270919 Caregiving intensity and health impacts: Magnification of effects by income and employment status

Wednesday, October 31, 2012 : 1:15 PM - 1:30 PM

Steven A. Cohen, DrPH, MPH , Department of Epidemiology and Community Health, Virginia Commonwealth University School of Medicine, Richmond, VA
In 2009, there were over 60 million unpaid, informal caregivers providing invaluable care to older adults in the US. It is well-known that informal caregiving by family members to older adults has profound benefits to both the health care system and to society. However, informal caregiving has numerous negative impacts on the health of the caregiver, especially in caregivers who provide more extensive care, often precipitated by employment and family-related stress. Building on recent research, the purpose of this study is to determine, among informal caregivers, how caregiving intensity, as measured by hours caregiving per week and an index of specific functions involved in caregiving, is associated with health outcomes, including general health, preventive health behaviors, and nutrition in a large, nationally representative sample of adults. This study then examines how these associations are modified by income and employment. We abstracted over 7,000 caregiver records from the 2009 and 2010 Behavioral Risk Factor Surveillance System who were administered the Caregiver Module. Using generalized linear models to model three representative outcomes, overall health status, exercise status, fruit and vegetable consumption, we found general associations between caregiving intensity and each of the outcomes, and stronger associations between outcomes and caregiving intensity in lower income individuals and for those employed full-time. We observed what could be described as a threshold effect of income, unique to each outcome. The findings of this study could be used to target high-risk informal caregivers for programs and services to mitigate the harmful health effects of informal caregiving.

Learning Areas:
Biostatistics, economics
Occupational health and safety
Planning of health education strategies, interventions, and programs
Public health or related public policy
Social and behavioral sciences

Learning Objectives:
1. Describe the population profile of caregiving intensity by demographics- age, gender, race/ethnicity, socioeconomic status, and health status using the Behavioral Risk Factor Surveillance System. 2. Identify how income and employment status modify the established associations between caregiving intensity, as measured by hours per week spent providing care, and specific health outcomes and health behaviors, including general health, exercise, and nutrition. 3. Discuss potential strategies to target at-risk caregivers to mitigate the effects of high-intensity caregiving on the caregivers.
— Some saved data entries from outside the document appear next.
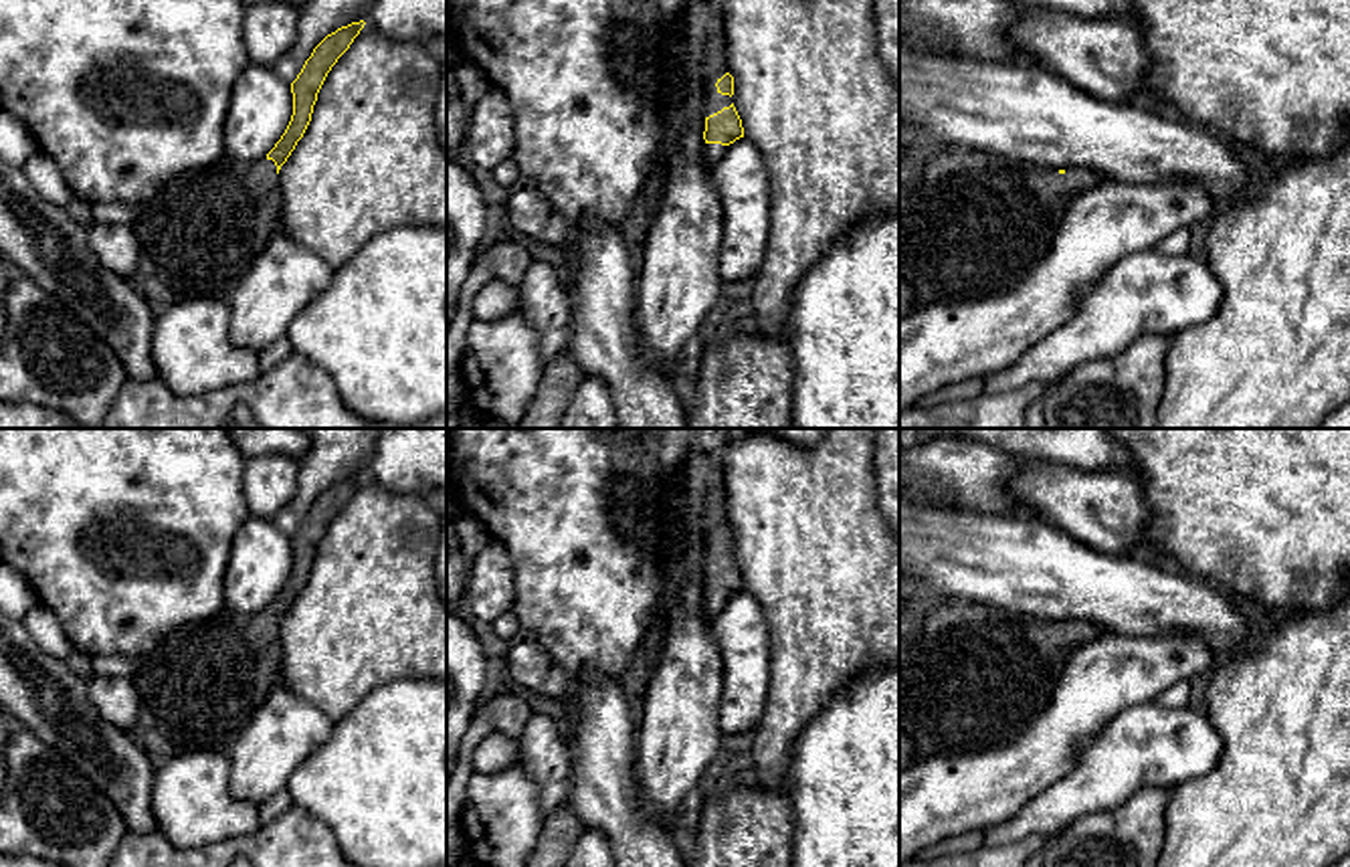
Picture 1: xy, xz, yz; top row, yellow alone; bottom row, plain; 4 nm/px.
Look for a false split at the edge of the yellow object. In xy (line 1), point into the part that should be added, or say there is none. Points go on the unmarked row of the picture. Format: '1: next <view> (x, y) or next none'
1: next xy (199, 688)

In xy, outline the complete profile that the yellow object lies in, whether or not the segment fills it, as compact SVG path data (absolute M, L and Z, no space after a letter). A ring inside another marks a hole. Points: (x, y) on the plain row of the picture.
M360 473L342 479L313 501L291 536L291 574L265 612L245 616L222 608L208 620L172 631L150 655L135 663L133 681L139 693L139 711L131 736L150 756L170 760L198 750L230 752L247 721L281 677L279 622L305 586L327 525L350 501L364 477Z

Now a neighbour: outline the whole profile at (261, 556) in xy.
M251 515L234 534L224 574L224 608L253 616L285 586L293 568L291 536L273 519Z

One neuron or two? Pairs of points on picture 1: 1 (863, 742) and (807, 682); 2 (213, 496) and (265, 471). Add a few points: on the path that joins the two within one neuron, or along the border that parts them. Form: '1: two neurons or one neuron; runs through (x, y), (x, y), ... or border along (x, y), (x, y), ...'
1: two neurons; border along (863, 671), (841, 686), (797, 738)
2: two neurons; border along (245, 459), (243, 500), (251, 514)

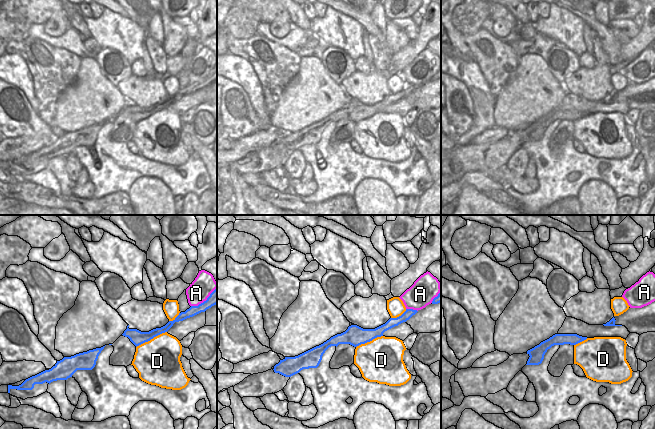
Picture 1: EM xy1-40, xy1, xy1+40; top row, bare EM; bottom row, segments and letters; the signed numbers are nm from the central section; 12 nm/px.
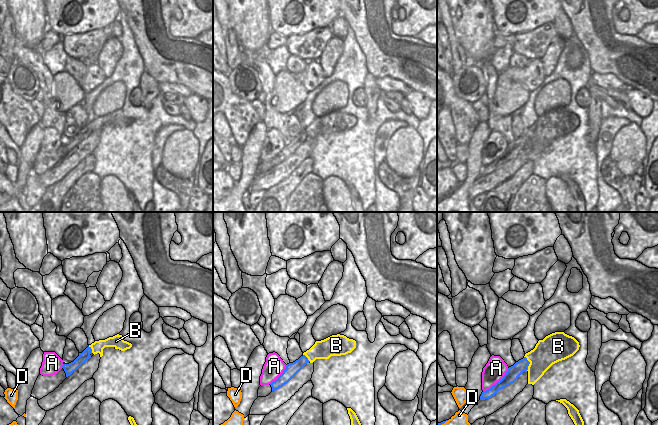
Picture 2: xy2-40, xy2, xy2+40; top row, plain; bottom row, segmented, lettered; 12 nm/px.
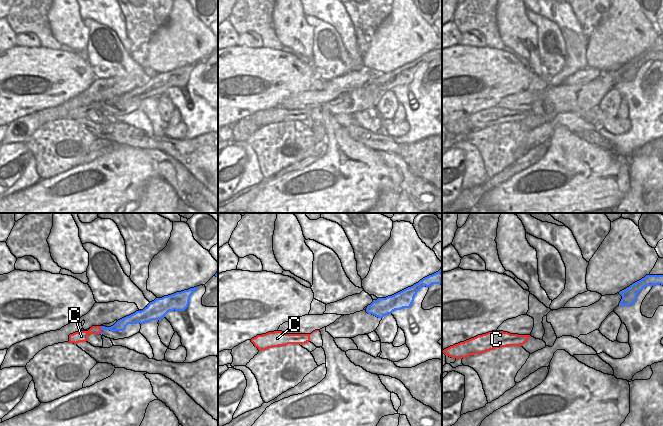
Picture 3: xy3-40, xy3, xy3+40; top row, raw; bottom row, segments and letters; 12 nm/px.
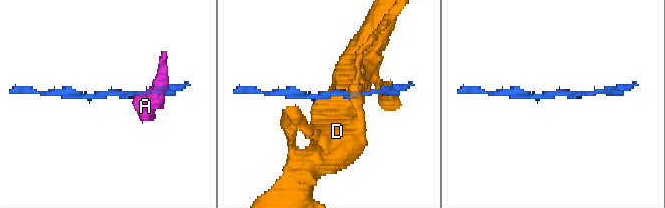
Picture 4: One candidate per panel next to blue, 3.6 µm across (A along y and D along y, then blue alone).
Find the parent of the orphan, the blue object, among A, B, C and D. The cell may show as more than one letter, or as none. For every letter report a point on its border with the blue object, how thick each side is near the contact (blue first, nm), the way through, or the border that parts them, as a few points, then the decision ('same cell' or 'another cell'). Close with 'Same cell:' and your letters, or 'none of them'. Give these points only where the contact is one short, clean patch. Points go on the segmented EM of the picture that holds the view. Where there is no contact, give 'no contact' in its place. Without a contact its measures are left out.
A: meets blue in xy2+40 at (497, 382); 150 nm thick on the blue side, 260 nm on the other; another cell
B: meets blue in xy2+40 at (529, 363); 150 nm thick on the blue side, 320 nm on the other; another cell
C: meets blue in xy3-40 at (101, 330); 140 nm thick on the blue side, 120 nm on the other; runs through xy3-40 (120, 325), (101, 330), (92, 330), (81, 335); same cell
D: meets blue in xy1-40 at (151, 338); 170 nm thick on the blue side, 480 nm on the other; another cell
Same cell: C

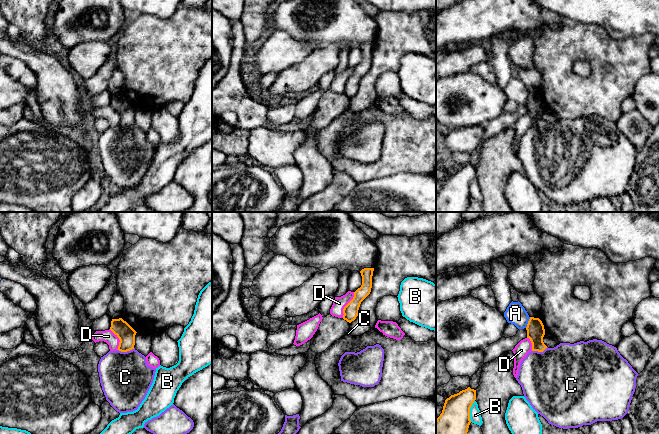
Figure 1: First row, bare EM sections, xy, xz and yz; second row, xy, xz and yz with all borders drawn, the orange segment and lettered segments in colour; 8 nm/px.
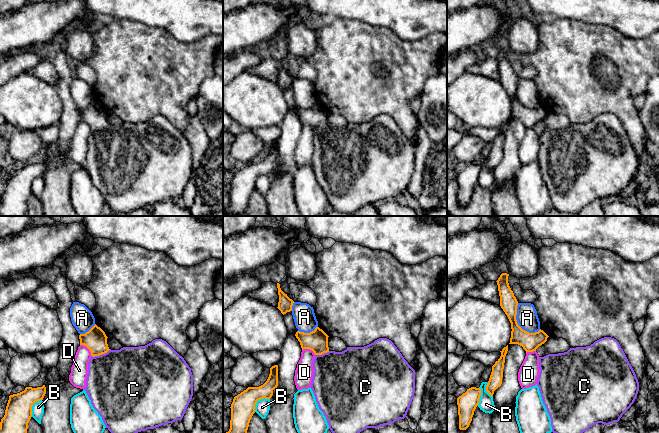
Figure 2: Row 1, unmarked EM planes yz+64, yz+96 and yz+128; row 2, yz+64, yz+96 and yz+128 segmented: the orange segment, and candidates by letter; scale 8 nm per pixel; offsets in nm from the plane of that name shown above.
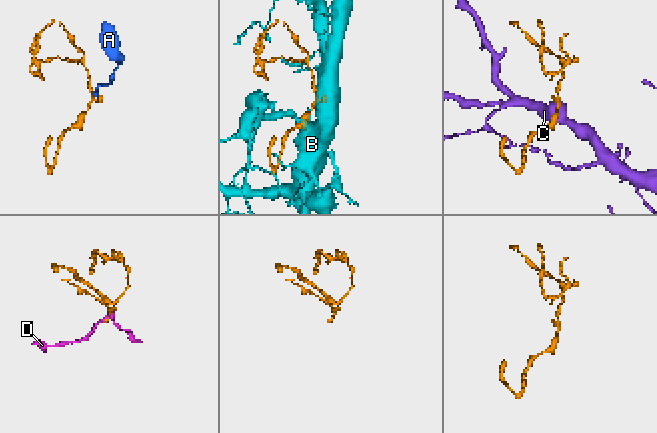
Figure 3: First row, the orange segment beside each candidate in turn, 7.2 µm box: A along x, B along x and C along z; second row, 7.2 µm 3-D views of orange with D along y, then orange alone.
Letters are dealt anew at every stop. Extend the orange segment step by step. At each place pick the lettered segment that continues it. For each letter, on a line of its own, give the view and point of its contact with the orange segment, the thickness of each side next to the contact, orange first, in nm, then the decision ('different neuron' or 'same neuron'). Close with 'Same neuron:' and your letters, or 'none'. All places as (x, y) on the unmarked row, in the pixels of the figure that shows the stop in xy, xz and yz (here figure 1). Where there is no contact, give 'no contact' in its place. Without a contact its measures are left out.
A: contact yz (528, 98); calibres 140 and 160 nm; different neuron
B: contact yz (469, 187); calibres 300 and 90 nm; different neuron
C: contact xy (125, 127); calibres 140 and 400 nm; same neuron
D: contact xz (346, 81); calibres 120 and 100 nm; different neuron
Same neuron: C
Keywords: Caregivers, Health Disparities

Presenting author's disclosure statement:

Qualified on the content I am responsible for because: I designed and conducted the relevant statistical analysis and wrote associated report and abstract for submission.
Any relevant financial relationships? No

I agree to comply with the American Public Health Association Conflict of Interest and Commercial Support Guidelines, and to disclose to the participants any off-label or experimental uses of a commercial product or service discussed in my presentation.